## INFORMATION SUPPLIED
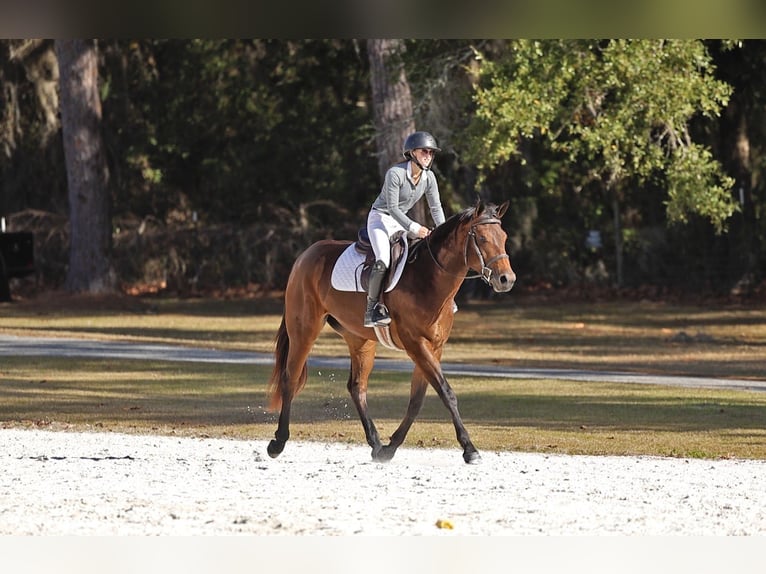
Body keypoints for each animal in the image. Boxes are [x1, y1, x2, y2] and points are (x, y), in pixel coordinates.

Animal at [266, 199, 516, 464]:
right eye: (482, 238)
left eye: (504, 237)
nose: (506, 279)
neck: (428, 278)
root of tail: (305, 255)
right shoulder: (416, 345)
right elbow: (446, 392)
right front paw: (470, 449)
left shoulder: (434, 348)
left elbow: (417, 400)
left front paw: (390, 447)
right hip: (304, 330)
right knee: (290, 378)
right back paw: (278, 442)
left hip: (360, 340)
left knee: (357, 387)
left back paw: (375, 443)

## YOUR INSTRUCTIONS
Leave out every picture and copy the rest of the records exactly.

## RESULT OF THE EXERCISE
Body keypoints for each animal in the image. Boxes are [x1, y1, x2, y2] and points are (x, y), in pixel coordinates.

Animal at [266, 199, 516, 464]:
right eye: (482, 238)
left eye: (504, 237)
nose: (506, 279)
neck: (428, 278)
root of tail: (305, 255)
right shoulder: (416, 345)
right elbow: (446, 392)
right front paw: (470, 449)
left shoulder: (434, 348)
left elbow: (417, 400)
left front paw: (390, 447)
right hip: (304, 330)
right knee: (290, 378)
right back paw: (278, 442)
left hip: (360, 340)
left knee: (357, 387)
left back paw: (375, 443)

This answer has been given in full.